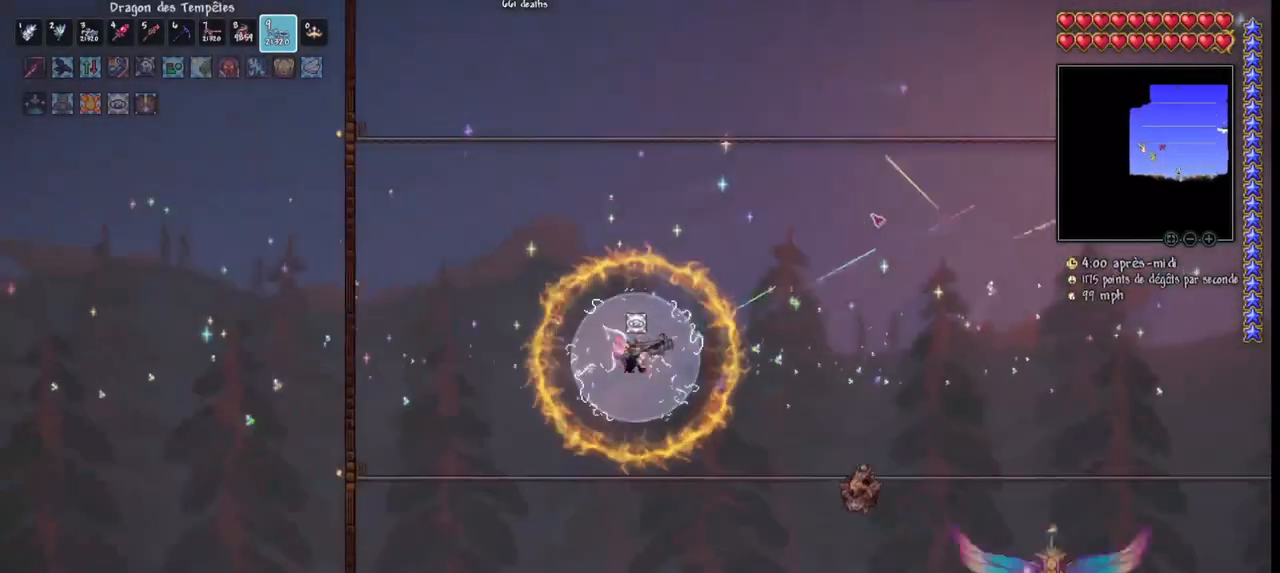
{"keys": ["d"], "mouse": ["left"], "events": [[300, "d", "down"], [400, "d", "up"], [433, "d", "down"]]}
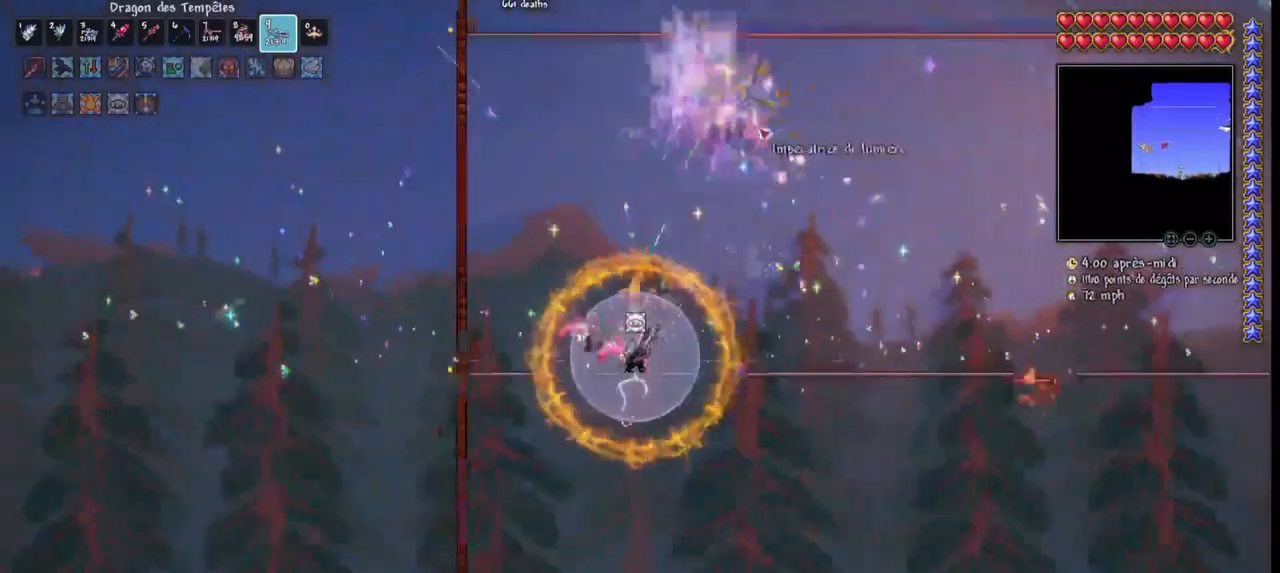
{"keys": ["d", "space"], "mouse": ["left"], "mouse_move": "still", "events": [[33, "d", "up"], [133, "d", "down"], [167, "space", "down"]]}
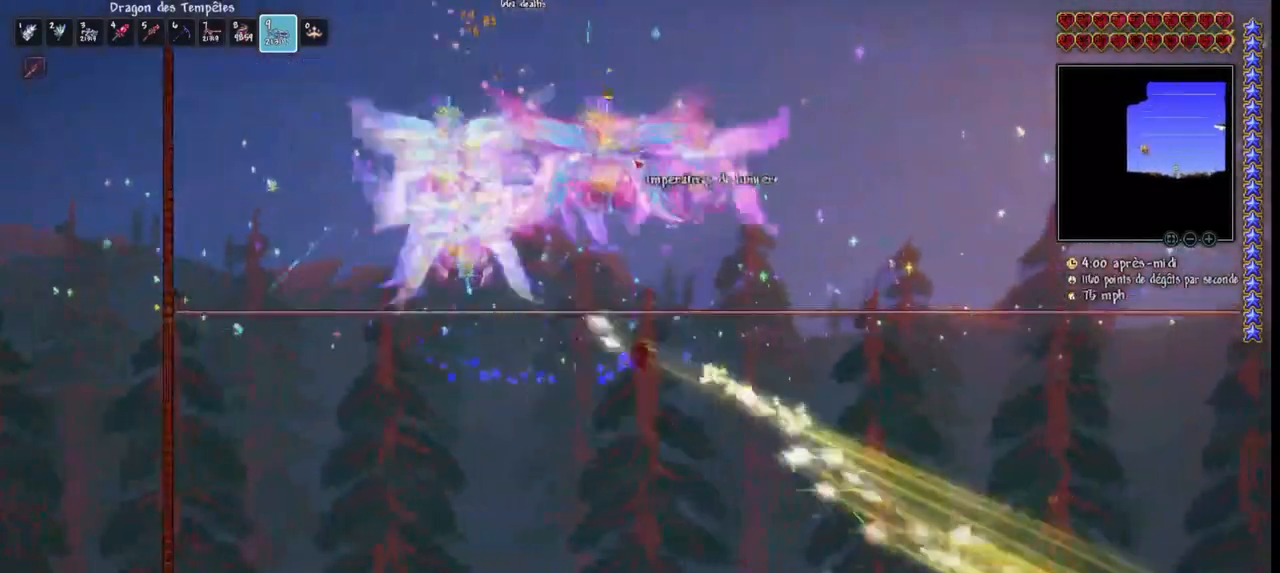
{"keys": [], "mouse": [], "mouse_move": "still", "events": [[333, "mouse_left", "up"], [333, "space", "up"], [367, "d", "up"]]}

====

### [Exercise description]
Word for word, restate every line of the listing, omitting the pictures.

### [Exercise solution]
{"keys": ["d"], "mouse": ["left"], "events": [[300, "d", "down"], [400, "d", "up"], [433, "d", "down"]]}
{"keys": ["d", "space"], "mouse": ["left"], "mouse_move": "still", "events": [[33, "d", "up"], [133, "d", "down"], [167, "space", "down"]]}
{"keys": [], "mouse": [], "mouse_move": "still", "events": [[333, "mouse_left", "up"], [333, "space", "up"], [367, "d", "up"]]}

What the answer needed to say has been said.